Guaranteeing adequate carbs before postpartum oral glucose tolerance testing may not be necessary

An analysis of data from two prospective studies found no relationship between carbohydrate intake in the day or days before testing and glucose level 120 minutes after oral glucose tolerance testing.

Postpartum patients undergoing oral glucose tolerance testing (OGTT) may not need a three-day preparatory diet of at least 150 g of carbohydrate intake beforehand, a recent study found.

Researchers analyzed data from postpartum patients in two prospective studies, the Balance after Baby Intervention (BABI) and the Study of Pregnancy Regulation of Insulin and Glucose (SPRING). Carbohydrate intake was measured with 24-hour dietary recall in SPRING and by food-frequency questionnaires over six weeks in BABI. Both studies performed two-hour 75-g OGTTs, with data from six to 24 weeks postpartum and six to nine weeks postpartum, respectively, included in the current analysis. The main outcome measure was 120-minute post-OGTT glucose level. The results were published April 25 by the Journal of Clinical Endocrinology & Metabolism.

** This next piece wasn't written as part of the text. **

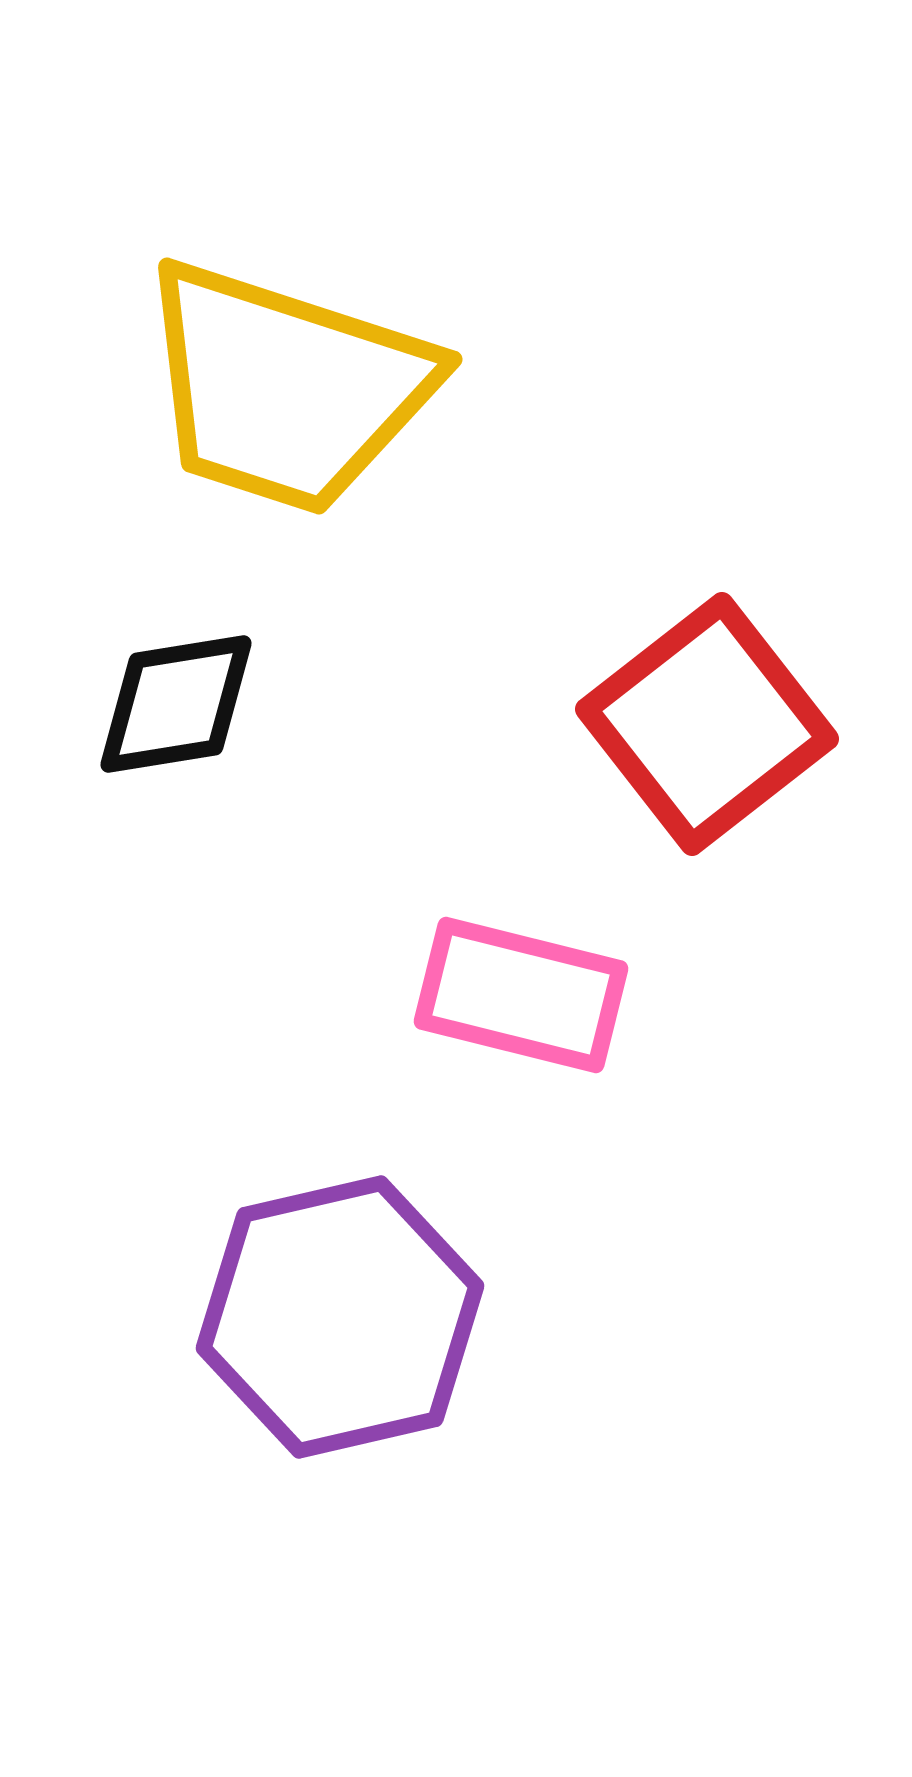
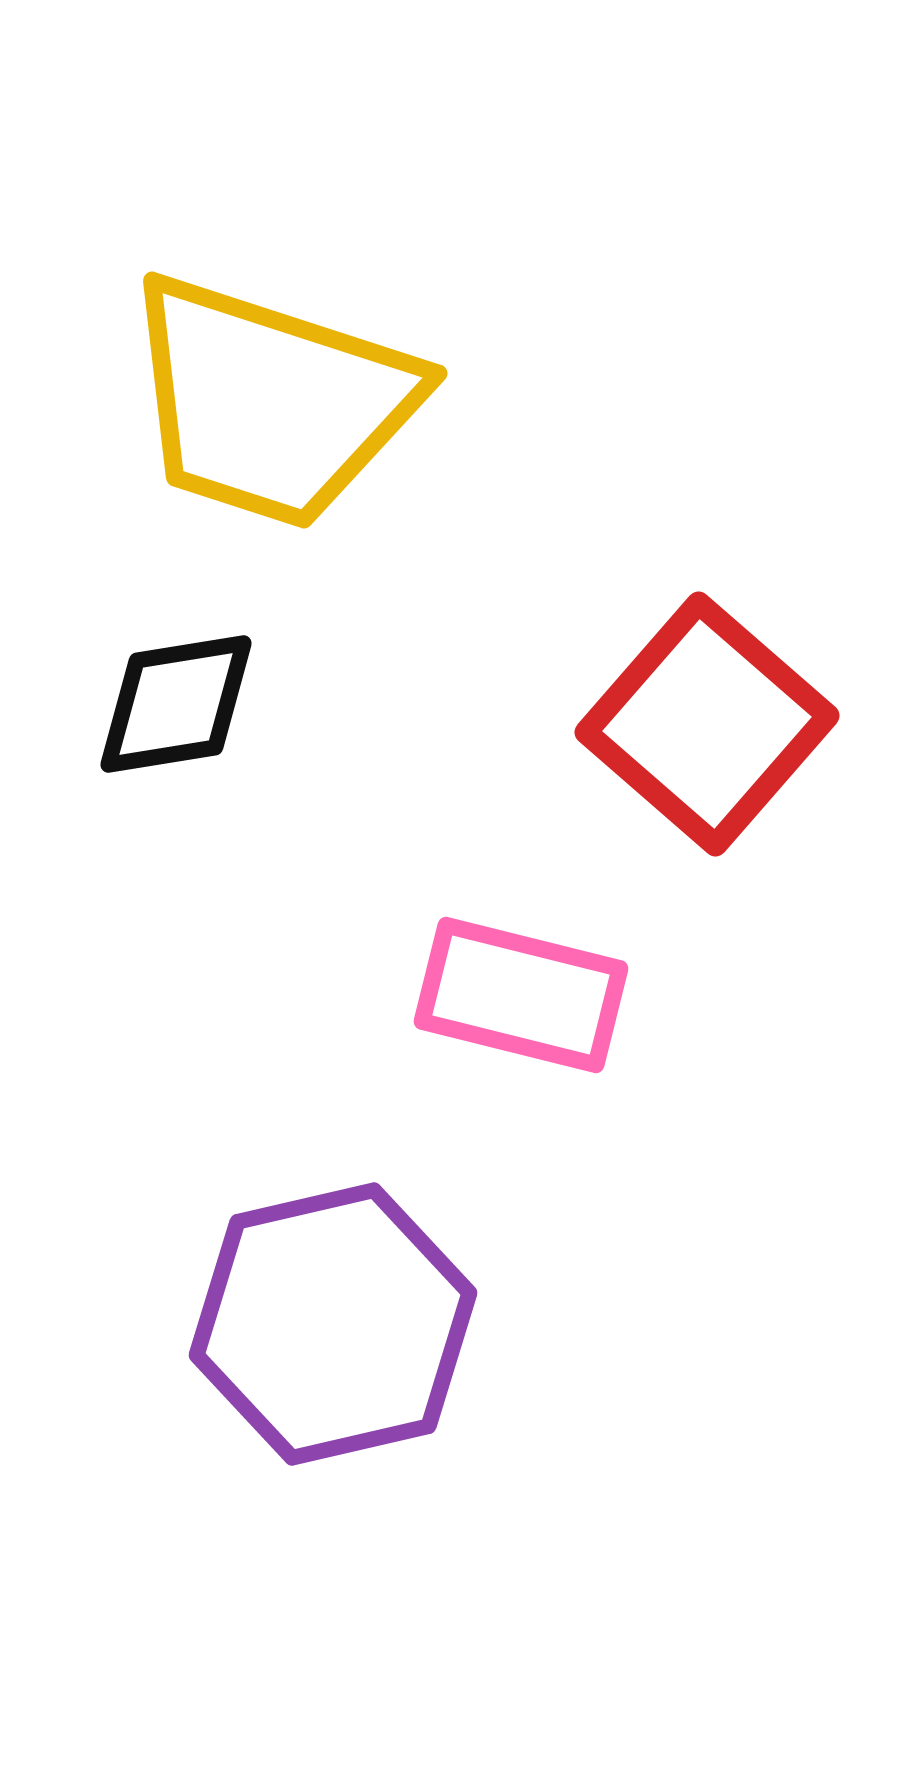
yellow trapezoid: moved 15 px left, 14 px down
red square: rotated 11 degrees counterclockwise
purple hexagon: moved 7 px left, 7 px down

BABI included 177 patients who had recently had gestational diabetes, and SPRING included 104 patients who had risk factors for the condition. Eighty-five percent of those in SPRING and 73% of those in BABI were breastfeeding at the time of the study visit. No relationship was seen between carbohydrate intake and 120-minute post-OGTT glucose level in either study population, and adding breastfeeding status to the model did not change the results. An inverse relationship was noted between the glycemic index of food consumed beforehand and 120-minute post OGTT glucose level in SPRING (P=0.04). In BABI, glycemic index and glycemic load were both associated with post-OGTT glucose levels (P=0.02); this relationship remained significant for glycemic index in the adjusted model (P=0.04).

The authors noted that carbohydrate intake was based on self-report and that information on glycemic index and glycemic load were only available in BABI, among other limitations. They concluded that while the American Diabetes Association recommends a preparatory diet of at least 150 g of carbohydrates for three days before diagnostic OGTT, the current analysis found no relationship between recent carbohydrate intake and OGTT glycemia in postpartum patients and indicated that diets with a low glycemic index may raise OGTT glucose levels in this group. “These data underscore the importance of developing new diagnostic methods for diabetes in pregnancy that are not susceptible to variability based on recent dietary intake,” the authors wrote. “Nevertheless, our primary analysis implies that a preparatory diet focused on carbohydrate content may not be necessary in the postpartum setting.”